Nothing

Nothing.

I am nothing.

I exist beyond the confines of space and time. I do not exist beyond the confines of space and time. And suddenly, consciousness.

I breathe, I live, I move among the living. Conscious but not alive. I think, but I am not. I am everywhere and nowhere. I feel nothing. I am a part of the world, yet I interact with nothing. Empty, hollow. A vacuum.

I see the man playing with the street dog. It brings back a memory, faint as wind. His grandfather, playing with a dog, many generations before this dog. I wonder if the man knows. I wonder if the dog knows. Such coincidences wrought for no one to take notice of. No one. Except. Me.

I find myself drawn to this man. He is nothing special. A father of four. He stretches himself thin, trying to care for his family. He once dreamed of being a musician — the best trombone player in his entire town. He was going to play for the world.

But such dreams are unrealistic. He had mouths to feed. He lived in Nigeria. He became a banker instead. A practical solution in a practical world.

I think I watch him so much because he is like his grandfather. His grandfather, the pipe maker, could bring Eurydice back from the dead.

When his grandfather was six, he would cut down the stems from pawpaw trees and drill holes in them to play beautiful melodies. His grandfather, who put aside fluting, for his yams. His grandfather was no village fool. But, he would play on some nights when his wife and children begged him. Their hut would come alive as the very mud that caked the hut seemed to adore his music.

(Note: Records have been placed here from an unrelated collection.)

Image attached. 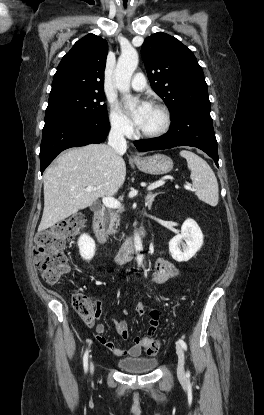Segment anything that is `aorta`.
<instances>
[{"instance_id": "obj_1", "label": "aorta", "mask_w": 264, "mask_h": 415, "mask_svg": "<svg viewBox=\"0 0 264 415\" xmlns=\"http://www.w3.org/2000/svg\"><path fill=\"white\" fill-rule=\"evenodd\" d=\"M138 65V53L134 48L124 50L117 62L114 72V79L118 90L123 94L130 92V80ZM131 108L135 104L131 103ZM134 248L136 252V261L138 266L143 262L144 256L140 254L143 250L142 240L138 233L134 234Z\"/></svg>"}]
</instances>
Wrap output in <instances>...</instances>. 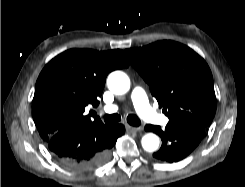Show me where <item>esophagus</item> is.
Wrapping results in <instances>:
<instances>
[{
    "label": "esophagus",
    "instance_id": "34e87169",
    "mask_svg": "<svg viewBox=\"0 0 245 187\" xmlns=\"http://www.w3.org/2000/svg\"><path fill=\"white\" fill-rule=\"evenodd\" d=\"M126 130L129 131V132H137V131H142L143 128L142 127H134V126H131V125H126Z\"/></svg>",
    "mask_w": 245,
    "mask_h": 187
}]
</instances>
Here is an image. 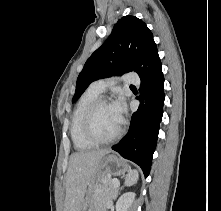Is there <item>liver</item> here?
Segmentation results:
<instances>
[{
    "instance_id": "liver-1",
    "label": "liver",
    "mask_w": 221,
    "mask_h": 211,
    "mask_svg": "<svg viewBox=\"0 0 221 211\" xmlns=\"http://www.w3.org/2000/svg\"><path fill=\"white\" fill-rule=\"evenodd\" d=\"M110 151L106 149L73 153L66 173L64 211H79L87 186L97 169L99 160Z\"/></svg>"
}]
</instances>
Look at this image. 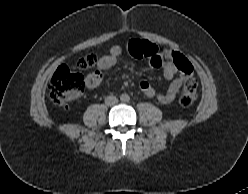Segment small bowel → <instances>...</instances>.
Segmentation results:
<instances>
[{
    "label": "small bowel",
    "mask_w": 248,
    "mask_h": 194,
    "mask_svg": "<svg viewBox=\"0 0 248 194\" xmlns=\"http://www.w3.org/2000/svg\"><path fill=\"white\" fill-rule=\"evenodd\" d=\"M129 44L126 48L128 51ZM124 48L121 46H113L109 54L103 55L98 62L97 70L95 73L89 75L86 79V86L89 89H95L99 87L103 82L102 72L113 67L120 56L123 54ZM175 53H171L167 50H159L157 54L151 58V64L162 69L163 75L167 79H172L168 88L164 91L156 90L148 80L141 79L139 87L144 95L149 98L157 100L159 103L168 104L172 102L183 83L185 82L189 73L186 72V67L191 68L190 62L183 57L182 62H177L174 57ZM179 75L176 76V74Z\"/></svg>",
    "instance_id": "small-bowel-1"
}]
</instances>
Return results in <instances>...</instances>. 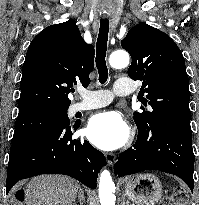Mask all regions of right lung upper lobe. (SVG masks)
I'll list each match as a JSON object with an SVG mask.
<instances>
[{
  "mask_svg": "<svg viewBox=\"0 0 199 205\" xmlns=\"http://www.w3.org/2000/svg\"><path fill=\"white\" fill-rule=\"evenodd\" d=\"M94 47L74 20L48 26L30 43L22 69L19 113L69 107L70 87L88 86Z\"/></svg>",
  "mask_w": 199,
  "mask_h": 205,
  "instance_id": "cb5924a9",
  "label": "right lung upper lobe"
}]
</instances>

The great-grandson had, has so much talent. But his trombone lay unused in a dusty case at the corner of the study.

The man got up every workday. He got up to count other people’s money. He had adjusted to the cold air conditioning of the bank. It seemed to have formed a hard shell around him. A shell that didn’t crack, even in the hot harmattan sun. Each day, some part of him seems to wither. Perhaps that is another reason why I am so drawn to him. He is considered to be alive. But there is so much nothing in him.

It is dawn now. The man finds his dusty, old trombone case. His drawn face cracks into a tired smile. He tiptoes out with the trombone so he does not wake his four children. He walks to the opposite end of their yard and begins to play. And the nothing in him builds into something so beautiful. Something tangible.

Sometimes, I think I exist just to watch moments like this.

The sun peeks out of the clouds to watch the scene. The beautiful woman, watching him from afar. She looks at her husband with new eyes.

The eyes of an adoring child, the light sleeper, clinging to his mother’s wrapper. The pawpaw trees in the yard that bow to talent. The man, playing the trombone, as tears flow down his cheeks. And nothing compares to this.